Uluslararası Adalet Divanı’ndan yapılan açıklamaya göre Güney Afrika yönetimi, Cuma günü İsrail aleyhine soykırım davası açtı.
Dava dilekçesinde İsrail’in, Birleşmiş Milletler Soykırım Sözleşmesi’ni ihlal ettiği belirtildi.
İsrail’in Gazze Şeridi’ndeki eylemlerinin “soykırım niteliğinde” olduğunu savunan Güney Afrika, bu ülkenin “Gazze’deki Filistinlileri daha geniş bir ulusal, ırksal ve etnik grubun parçası olarak yok etmeye yönelik özel bir niyete” sahip olduğunu vurguladı.
Dava dilekçesinde, İsrail’in Gazze’deki askeri operasyonlarının derhal askıya alınması için Birleşmiş Milletler Yüksek Mahkemesi’nden ihtiyati tedbir kararı vermesi istendi.
İsrail hükümeti, Güney Afrika’nın suçlamalarının asılsız olduğunu savunarak reddetti.
İsrail Dışişleri Bakanlığı sözcüsü Lior Haiat, X hesabı üzerinden yaptığı açıklamada, Güney Afrika‘yı, “İsrail Devleti’nin yıkılması çağrısında bulunan bir terör örgütüyle işbirliği yapmakla” suçladı.
Sözcü, “Güney Afrika’nın iddiası hem fiili hem de hukuki dayanaktan yoksundur ve Mahkeme’nin alçakça ve aşağılayıcı bir şekilde istismar edilmesini teşkil etmektedir” dedi.
Güney Afrika, İsrail’in Gazze Şeridi’ndeki eylemlerine tepki göstererek geçen ay bu ülke ile diplomatik ilişkilerini askıya aldı.
Güney Afrika Cumhurbaşkanı Cyril Ramaphosa, İsrail hükümetinin Gazze’deki uygulamalarını Güney Afrika apartheid rejimiyle karşılaştırarak, Filistinlilere tam destek veriyor.
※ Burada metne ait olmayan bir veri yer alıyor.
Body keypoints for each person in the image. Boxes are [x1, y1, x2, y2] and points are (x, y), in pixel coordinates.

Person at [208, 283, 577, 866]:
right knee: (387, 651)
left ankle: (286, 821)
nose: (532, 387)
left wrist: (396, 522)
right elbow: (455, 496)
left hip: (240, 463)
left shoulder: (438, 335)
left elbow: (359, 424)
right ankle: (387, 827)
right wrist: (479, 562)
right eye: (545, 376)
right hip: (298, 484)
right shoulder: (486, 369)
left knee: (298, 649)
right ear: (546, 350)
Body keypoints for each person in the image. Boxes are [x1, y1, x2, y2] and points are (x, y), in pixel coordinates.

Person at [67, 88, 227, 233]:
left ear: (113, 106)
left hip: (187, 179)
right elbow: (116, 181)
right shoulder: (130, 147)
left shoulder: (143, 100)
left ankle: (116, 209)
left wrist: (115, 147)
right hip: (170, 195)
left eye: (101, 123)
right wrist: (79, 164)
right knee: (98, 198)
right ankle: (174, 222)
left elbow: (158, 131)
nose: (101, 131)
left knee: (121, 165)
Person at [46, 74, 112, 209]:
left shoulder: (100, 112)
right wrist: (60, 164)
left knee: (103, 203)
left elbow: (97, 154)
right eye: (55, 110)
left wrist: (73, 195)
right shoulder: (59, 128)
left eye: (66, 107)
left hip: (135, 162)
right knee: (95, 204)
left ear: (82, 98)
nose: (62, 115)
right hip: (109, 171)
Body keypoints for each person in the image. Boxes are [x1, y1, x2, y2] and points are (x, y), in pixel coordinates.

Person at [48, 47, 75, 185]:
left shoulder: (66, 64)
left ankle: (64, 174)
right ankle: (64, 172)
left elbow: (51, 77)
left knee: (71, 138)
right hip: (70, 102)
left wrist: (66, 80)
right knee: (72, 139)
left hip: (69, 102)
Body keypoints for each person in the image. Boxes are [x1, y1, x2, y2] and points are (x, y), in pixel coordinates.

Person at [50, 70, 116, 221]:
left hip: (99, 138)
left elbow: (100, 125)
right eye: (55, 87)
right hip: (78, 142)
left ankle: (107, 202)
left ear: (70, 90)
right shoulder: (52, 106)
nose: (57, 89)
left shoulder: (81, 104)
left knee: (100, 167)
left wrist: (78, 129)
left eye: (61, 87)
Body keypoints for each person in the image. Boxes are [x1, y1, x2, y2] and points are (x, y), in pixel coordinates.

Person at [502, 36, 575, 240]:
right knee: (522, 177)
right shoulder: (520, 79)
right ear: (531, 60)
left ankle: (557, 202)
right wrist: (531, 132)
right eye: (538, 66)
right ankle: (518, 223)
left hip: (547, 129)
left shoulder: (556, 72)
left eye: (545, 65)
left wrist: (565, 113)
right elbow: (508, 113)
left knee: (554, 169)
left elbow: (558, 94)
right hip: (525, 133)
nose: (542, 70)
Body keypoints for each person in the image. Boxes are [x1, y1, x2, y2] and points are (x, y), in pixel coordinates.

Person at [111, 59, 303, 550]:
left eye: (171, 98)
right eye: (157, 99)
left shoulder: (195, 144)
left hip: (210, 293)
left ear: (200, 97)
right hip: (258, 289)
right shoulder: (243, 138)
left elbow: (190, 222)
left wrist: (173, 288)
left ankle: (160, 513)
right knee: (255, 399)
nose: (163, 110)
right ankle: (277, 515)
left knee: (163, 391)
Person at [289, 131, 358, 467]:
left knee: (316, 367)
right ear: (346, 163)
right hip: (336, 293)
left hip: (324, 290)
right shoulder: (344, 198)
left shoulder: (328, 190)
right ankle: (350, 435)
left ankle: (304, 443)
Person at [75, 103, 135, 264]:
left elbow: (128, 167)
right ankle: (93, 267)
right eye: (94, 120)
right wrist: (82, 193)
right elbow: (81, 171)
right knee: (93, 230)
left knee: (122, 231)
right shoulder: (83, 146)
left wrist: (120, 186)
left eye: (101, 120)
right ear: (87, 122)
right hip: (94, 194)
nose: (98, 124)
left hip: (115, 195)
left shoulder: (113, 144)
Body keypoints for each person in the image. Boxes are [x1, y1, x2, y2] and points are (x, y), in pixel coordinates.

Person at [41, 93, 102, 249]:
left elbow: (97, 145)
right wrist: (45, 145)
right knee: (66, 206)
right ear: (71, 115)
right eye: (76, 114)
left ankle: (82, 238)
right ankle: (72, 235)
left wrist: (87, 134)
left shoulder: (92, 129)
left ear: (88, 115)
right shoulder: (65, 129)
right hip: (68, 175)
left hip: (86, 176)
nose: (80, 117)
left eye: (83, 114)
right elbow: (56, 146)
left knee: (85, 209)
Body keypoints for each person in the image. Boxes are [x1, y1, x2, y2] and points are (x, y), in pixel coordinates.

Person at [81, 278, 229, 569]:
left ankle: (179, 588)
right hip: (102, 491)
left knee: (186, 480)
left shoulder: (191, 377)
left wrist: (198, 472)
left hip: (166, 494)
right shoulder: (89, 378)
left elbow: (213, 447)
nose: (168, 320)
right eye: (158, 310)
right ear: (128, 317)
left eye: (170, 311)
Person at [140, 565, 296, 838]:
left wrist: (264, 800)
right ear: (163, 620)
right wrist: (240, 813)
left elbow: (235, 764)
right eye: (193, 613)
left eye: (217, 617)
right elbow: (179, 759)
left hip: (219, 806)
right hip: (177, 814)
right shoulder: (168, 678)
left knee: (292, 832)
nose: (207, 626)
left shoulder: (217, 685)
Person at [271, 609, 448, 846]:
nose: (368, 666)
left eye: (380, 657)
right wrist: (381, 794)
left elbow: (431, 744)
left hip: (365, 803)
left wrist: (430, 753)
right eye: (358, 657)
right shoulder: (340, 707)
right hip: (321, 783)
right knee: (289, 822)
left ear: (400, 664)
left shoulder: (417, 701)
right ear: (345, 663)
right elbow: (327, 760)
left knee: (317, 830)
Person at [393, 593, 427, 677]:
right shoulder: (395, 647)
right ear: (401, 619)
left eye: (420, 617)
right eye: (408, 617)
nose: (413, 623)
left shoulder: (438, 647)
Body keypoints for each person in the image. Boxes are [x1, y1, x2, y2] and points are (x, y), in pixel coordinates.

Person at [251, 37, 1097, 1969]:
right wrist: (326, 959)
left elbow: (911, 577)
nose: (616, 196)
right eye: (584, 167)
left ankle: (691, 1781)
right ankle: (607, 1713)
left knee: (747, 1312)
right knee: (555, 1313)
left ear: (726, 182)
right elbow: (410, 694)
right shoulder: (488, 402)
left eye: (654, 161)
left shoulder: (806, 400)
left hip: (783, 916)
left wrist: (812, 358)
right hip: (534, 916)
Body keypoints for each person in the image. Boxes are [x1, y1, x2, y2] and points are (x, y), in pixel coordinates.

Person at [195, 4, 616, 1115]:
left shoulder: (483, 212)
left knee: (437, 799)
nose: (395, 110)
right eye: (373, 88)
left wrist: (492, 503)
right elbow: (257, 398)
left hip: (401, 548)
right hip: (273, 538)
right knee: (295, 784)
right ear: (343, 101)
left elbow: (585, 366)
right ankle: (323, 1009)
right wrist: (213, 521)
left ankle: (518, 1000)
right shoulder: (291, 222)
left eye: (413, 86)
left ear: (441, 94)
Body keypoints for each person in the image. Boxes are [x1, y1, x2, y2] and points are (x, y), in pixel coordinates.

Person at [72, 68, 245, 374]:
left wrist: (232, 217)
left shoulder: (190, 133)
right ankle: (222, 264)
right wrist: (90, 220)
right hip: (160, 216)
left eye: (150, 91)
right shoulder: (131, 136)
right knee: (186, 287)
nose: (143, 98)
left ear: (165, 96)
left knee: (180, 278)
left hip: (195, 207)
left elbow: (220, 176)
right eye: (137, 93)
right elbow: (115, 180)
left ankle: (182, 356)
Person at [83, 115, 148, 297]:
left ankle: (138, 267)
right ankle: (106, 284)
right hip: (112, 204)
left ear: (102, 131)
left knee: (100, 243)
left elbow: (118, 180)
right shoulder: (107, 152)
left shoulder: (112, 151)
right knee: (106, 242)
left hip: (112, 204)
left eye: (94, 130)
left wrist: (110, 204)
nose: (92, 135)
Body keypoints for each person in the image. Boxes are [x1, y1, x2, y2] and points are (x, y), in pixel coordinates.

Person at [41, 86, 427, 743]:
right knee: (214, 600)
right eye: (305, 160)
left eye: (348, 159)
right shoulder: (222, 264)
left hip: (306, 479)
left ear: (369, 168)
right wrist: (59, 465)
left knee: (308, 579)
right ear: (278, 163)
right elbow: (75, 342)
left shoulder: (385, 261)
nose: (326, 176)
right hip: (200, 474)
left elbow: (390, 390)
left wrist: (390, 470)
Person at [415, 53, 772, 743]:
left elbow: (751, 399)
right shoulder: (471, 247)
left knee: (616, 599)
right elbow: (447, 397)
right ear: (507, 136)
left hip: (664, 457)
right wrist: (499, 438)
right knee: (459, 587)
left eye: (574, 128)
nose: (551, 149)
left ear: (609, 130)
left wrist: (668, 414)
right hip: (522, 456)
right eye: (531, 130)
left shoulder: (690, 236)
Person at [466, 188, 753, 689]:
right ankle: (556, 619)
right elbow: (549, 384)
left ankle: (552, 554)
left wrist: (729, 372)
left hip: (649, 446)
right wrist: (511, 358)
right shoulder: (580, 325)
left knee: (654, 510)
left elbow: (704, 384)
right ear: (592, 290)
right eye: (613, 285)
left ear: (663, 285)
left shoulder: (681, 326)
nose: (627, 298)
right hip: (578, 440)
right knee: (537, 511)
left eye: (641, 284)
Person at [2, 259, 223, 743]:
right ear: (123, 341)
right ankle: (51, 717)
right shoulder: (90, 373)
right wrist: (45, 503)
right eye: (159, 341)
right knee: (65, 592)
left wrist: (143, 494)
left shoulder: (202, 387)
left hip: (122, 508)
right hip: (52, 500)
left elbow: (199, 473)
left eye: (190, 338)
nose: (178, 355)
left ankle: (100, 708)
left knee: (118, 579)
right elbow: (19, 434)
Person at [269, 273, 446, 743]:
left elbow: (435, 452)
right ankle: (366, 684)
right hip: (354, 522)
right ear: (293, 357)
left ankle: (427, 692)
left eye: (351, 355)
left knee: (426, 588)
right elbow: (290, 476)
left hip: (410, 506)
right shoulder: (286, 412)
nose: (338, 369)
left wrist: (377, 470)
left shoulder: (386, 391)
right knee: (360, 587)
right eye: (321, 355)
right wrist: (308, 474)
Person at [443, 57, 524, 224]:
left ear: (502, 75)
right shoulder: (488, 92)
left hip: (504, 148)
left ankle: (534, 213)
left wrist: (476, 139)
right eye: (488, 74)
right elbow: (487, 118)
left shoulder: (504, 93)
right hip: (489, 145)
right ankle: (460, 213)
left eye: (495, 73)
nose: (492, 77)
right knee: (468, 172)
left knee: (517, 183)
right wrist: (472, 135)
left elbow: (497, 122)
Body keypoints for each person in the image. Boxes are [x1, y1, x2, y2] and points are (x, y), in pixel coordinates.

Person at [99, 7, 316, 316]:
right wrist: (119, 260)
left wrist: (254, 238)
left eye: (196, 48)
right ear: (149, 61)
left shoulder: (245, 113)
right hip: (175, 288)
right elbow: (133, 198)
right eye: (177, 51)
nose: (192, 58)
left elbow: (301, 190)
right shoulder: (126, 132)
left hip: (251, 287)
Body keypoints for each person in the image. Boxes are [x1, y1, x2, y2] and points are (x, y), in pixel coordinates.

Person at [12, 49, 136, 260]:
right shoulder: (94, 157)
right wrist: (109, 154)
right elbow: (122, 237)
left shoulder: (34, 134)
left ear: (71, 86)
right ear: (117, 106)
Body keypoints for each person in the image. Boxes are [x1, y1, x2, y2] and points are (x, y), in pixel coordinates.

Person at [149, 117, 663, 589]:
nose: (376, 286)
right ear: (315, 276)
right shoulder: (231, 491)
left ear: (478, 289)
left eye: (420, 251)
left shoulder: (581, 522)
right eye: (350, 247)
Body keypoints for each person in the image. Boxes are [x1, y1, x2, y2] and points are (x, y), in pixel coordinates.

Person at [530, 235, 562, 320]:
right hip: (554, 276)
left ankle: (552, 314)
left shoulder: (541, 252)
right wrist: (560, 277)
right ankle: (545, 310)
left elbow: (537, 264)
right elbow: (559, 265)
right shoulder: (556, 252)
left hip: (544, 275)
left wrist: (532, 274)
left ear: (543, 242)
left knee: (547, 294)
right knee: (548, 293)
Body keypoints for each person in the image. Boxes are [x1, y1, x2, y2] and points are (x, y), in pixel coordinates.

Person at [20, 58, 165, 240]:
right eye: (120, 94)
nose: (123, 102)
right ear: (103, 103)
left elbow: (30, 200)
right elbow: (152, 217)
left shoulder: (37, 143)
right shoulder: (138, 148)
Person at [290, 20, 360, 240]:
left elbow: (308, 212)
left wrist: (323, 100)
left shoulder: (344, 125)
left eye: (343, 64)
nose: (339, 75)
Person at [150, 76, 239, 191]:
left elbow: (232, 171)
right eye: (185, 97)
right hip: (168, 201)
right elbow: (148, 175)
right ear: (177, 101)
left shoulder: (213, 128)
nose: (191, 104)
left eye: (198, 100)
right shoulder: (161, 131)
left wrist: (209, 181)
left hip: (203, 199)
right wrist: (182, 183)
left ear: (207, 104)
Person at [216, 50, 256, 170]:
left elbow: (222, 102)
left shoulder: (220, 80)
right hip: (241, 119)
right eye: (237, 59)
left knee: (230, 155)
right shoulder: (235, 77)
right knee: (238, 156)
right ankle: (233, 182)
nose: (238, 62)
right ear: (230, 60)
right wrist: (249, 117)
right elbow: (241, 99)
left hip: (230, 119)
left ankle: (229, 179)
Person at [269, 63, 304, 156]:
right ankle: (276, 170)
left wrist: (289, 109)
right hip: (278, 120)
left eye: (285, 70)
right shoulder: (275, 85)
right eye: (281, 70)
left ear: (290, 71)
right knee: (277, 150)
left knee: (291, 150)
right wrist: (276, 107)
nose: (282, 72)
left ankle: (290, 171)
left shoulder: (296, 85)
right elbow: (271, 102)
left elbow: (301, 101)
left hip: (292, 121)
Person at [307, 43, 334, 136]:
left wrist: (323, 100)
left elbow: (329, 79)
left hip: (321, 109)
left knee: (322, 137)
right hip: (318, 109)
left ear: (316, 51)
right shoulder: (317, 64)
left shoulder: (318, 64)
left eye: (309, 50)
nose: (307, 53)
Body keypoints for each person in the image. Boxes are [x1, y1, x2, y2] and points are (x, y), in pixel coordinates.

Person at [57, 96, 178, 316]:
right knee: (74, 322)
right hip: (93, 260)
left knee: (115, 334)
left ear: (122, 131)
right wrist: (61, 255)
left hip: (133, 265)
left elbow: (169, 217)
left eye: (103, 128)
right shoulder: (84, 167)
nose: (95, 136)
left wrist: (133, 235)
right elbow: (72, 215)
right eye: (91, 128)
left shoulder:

Hem İsrail hem de Güney Afrika, Birleşmiş Milletler Soykırım Sözleşmesi’ni imzalayan iki ülke.
Uluslararası hukuka göre, soykırım, en ciddi ihlallerden biri.
Dava sürecinde Güney Afrika’nın, İsrail’in soykırım yaptığı konusunda Uluslararası Adalet Divanı’na ikna edici kanıtlar sunması gerekiyor.
Soykırım suçlarında zaman aşımı yok
Uluslararası Adalet Divanı’nın vereceği kararlar bağlayıcı nitelikte ve soykırım suçları için zaman aşımı söz konusu değil.
Uluslararası Adalet Divanı, öncelikli olarak İsrail’in Gazze’deki askeri eylemlerinin durdurulması talebini ele alacak.
İsrail’in soykırım suçu işlediğine ilişkin yeterli kanıtlara ulaşılması durumunda ise uzun bir yargılama süreci başlayacak.
Uluslararası hukuk uzmanı Prof. Dr. Jan Wouters’a göre soykırımın belirlenmesi karmaşık bir hukuki ve siyasi süreç gerektiriyor.
Belçikalı kamu yayıncısı VRT’ye değerlendirmelerde bulunan Wouters, “Soykırımı kanıtlamak için yalnızca bir nüfus grubunun öldürüldüğünün kanıtlanması değil, aynı zamanda bunun bir ırksal grubu tamamen veya kısmen yok etme özel niyetiyle yapıldığının da kanıtlanması gerekir” dedi.
Birleşmiş Milletler tarafından 1948 yılında kabul edilen Soykırımın Önlenmesi ve Cezalandırılması Sözleşmesi’ne göre, bir eylemin soykırım olarak kabul edilebilmesi için şunları içermesi gerekiyor:
Soykırım eylemleri ulusal, etnik, dini veya ırksal bir grubu hedef almalı.
Öldürme, ağır yaralama, zihinsel ve psikolojik zarar verme, zehirli yaşam koşulları yaratma, doğum kontrol tedbirleri uygulama veya çocukları bir gruptan diğerine zorla nakletme gibi yıkıcı eylemler olmalı.
Soykırım eylemleri sistematik ve yaygın olmalı.
Yok etmeye yönelik açık bir niyet olmalı.